Silicon Valley needs to develop “supply webs,” not “supply chains,” expert says

Not all tech supply chains are equal.
Last year’s devastating earthquake and nuclear meltdown in Japan and floods in Thailand, the world’s largest manufacturer of computer hard drives, disrupted the supplies of critical components to a number of global tech companies, said Jonathan Wright, a Singapore-based Accenture executive who visited Silicon Valley recently.
“When Fukushima (location of the nuclear disaster) happened, some companies were paralyzed by indecision,” said Wright, a supply management expert. “But there were others that had good information and good people on the ground (across Asia). They were able within days to strike up new supply points, from Korea to China. They pulled ahead of the rest of the competition because they had a much more dynamic model.”
Now, developing back-up suppliers is “front of mind” for most tech companies, Wright said.
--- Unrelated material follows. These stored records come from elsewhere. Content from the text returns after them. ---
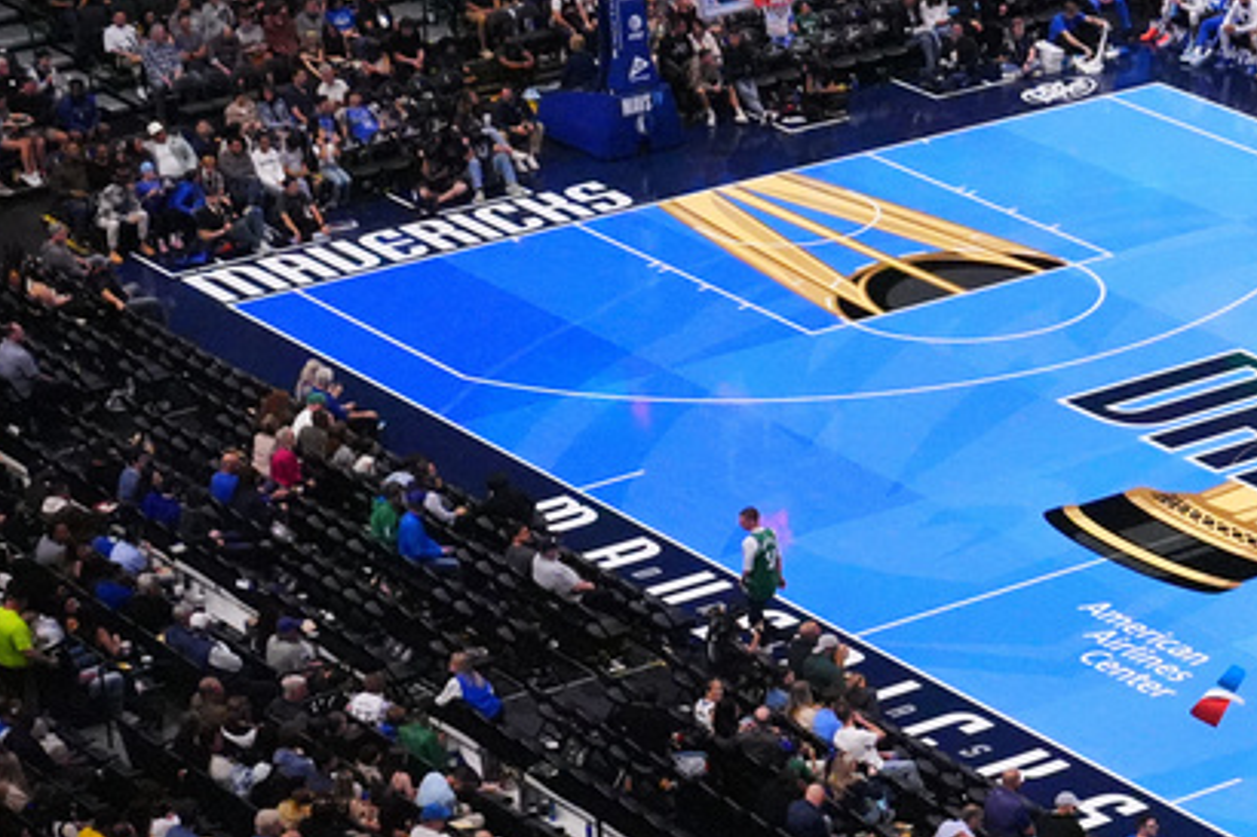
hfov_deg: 14.2
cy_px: 768
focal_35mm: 140
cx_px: 1524
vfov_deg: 9.7
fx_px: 4886
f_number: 3.2
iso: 12800
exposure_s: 1/10000
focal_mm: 56
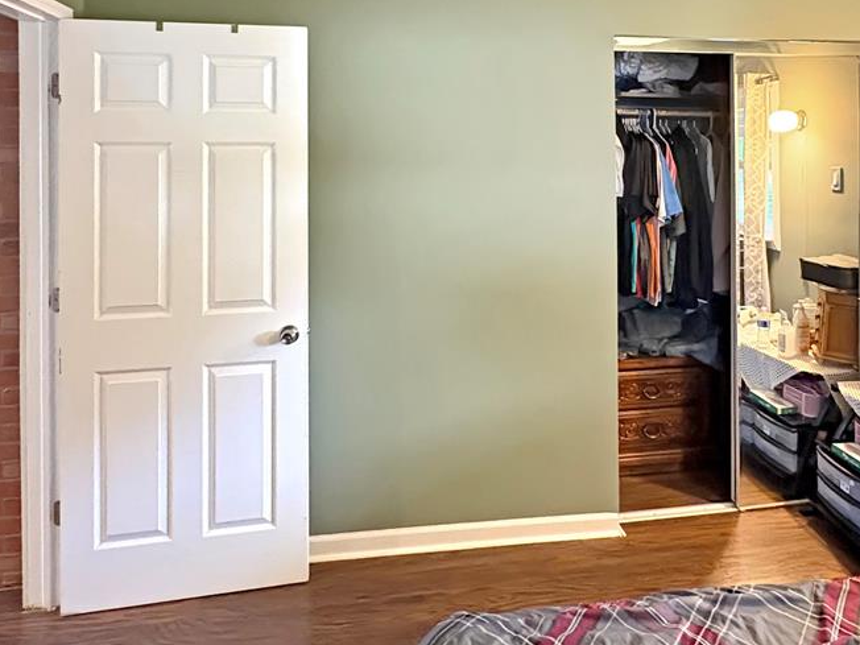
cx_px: 522
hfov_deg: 75.4
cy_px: 288
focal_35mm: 22
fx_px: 547
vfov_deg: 60.9
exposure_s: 1/40
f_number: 2.2
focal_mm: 2.22
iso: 1000
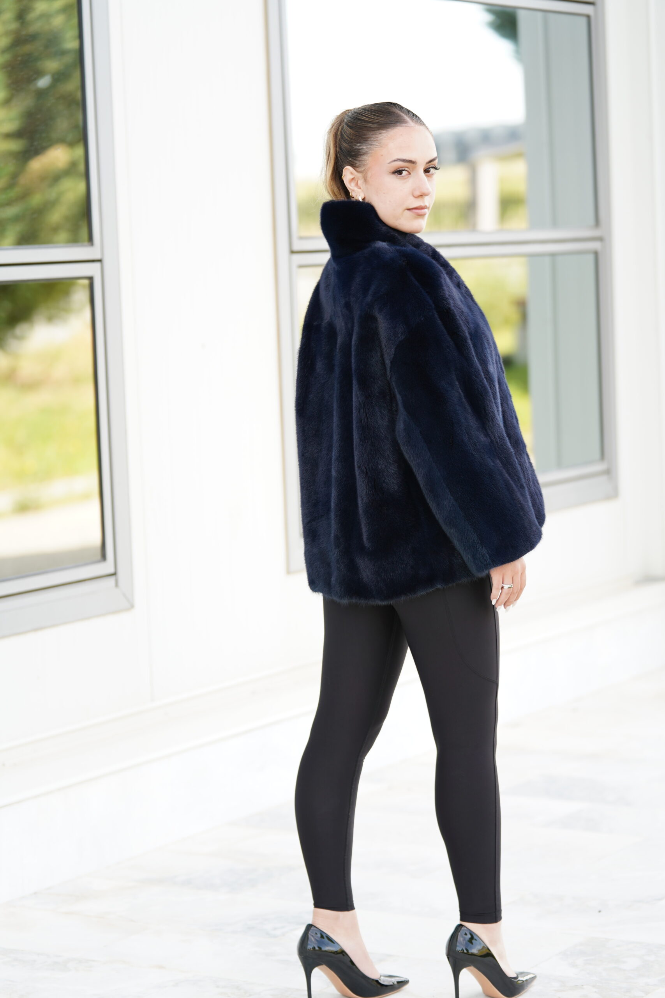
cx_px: 332
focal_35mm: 95
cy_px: 499
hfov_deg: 14.4
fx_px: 2632
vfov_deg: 21.5
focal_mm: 95
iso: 200
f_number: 2.8
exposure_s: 1/250
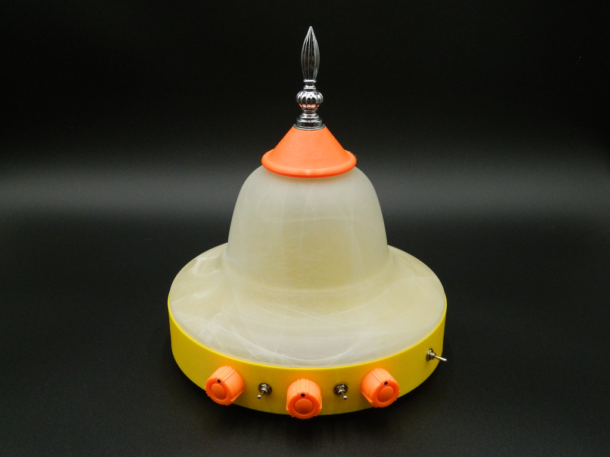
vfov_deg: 35.1
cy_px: 228
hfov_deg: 45.8
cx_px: 305
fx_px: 722
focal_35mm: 41
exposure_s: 1/320
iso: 280
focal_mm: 7.3
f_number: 3.5
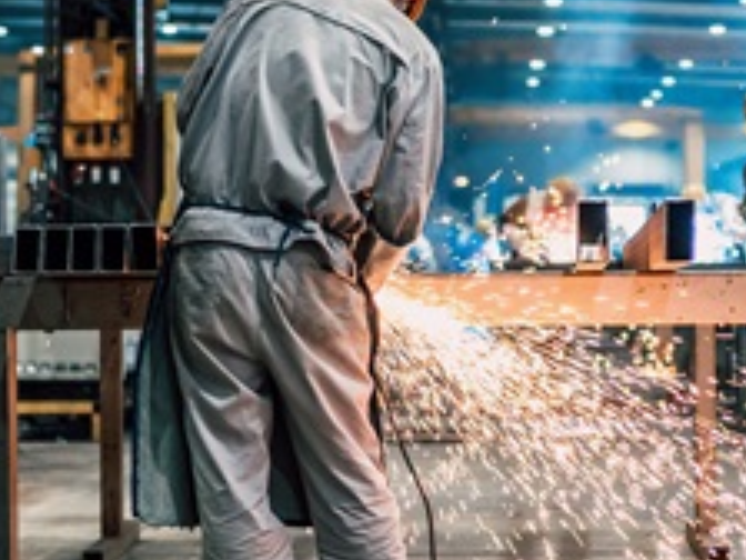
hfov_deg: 21.8
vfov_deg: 16.4
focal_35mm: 90
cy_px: 227
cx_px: 430
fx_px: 1940
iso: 1000
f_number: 1.8
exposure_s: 1/160
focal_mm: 35
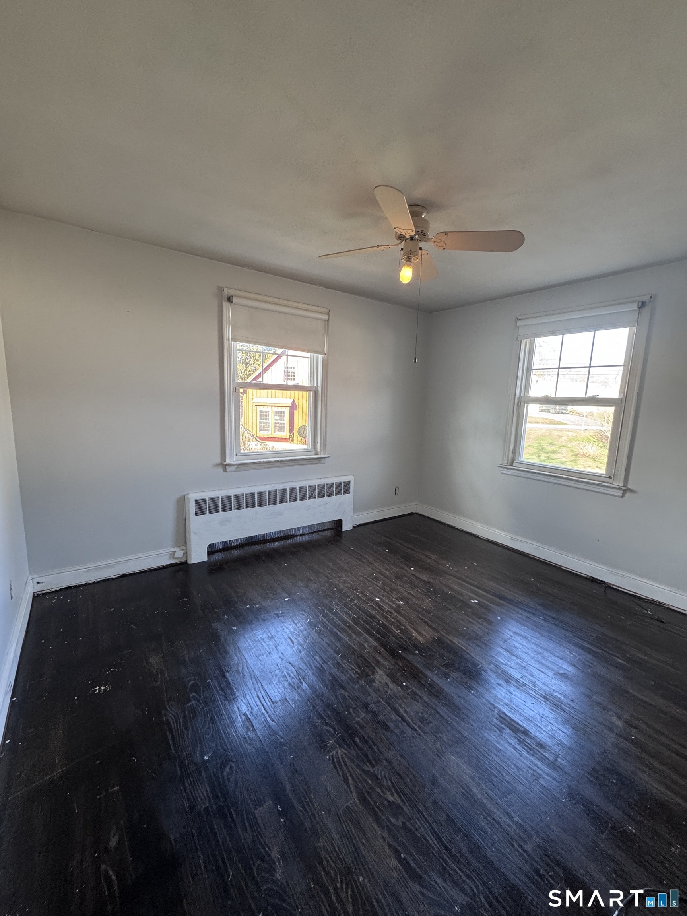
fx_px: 370
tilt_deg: -10.0
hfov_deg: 85.7
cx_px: 344
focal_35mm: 14
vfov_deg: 102.1
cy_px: 458
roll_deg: -1.5
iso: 250
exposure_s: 1/120
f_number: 2.2
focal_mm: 2.22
Companies need to build a “supply web” consisting of multiple vendors in different regions, he said. And they need to know who supplies their Asian partners to ensure a more diverse flow of components to minimize the risk of costly disruptions, Wright said.
It’s also important for multinationals to build close relations with vendors, he said.
“Trust-based relationships are critical in Asia,” Wright said. Many companies quickly abandoned long-term partners in Japan after the catastrophe, he said. “Those that stuck around — the Japanese valued that.”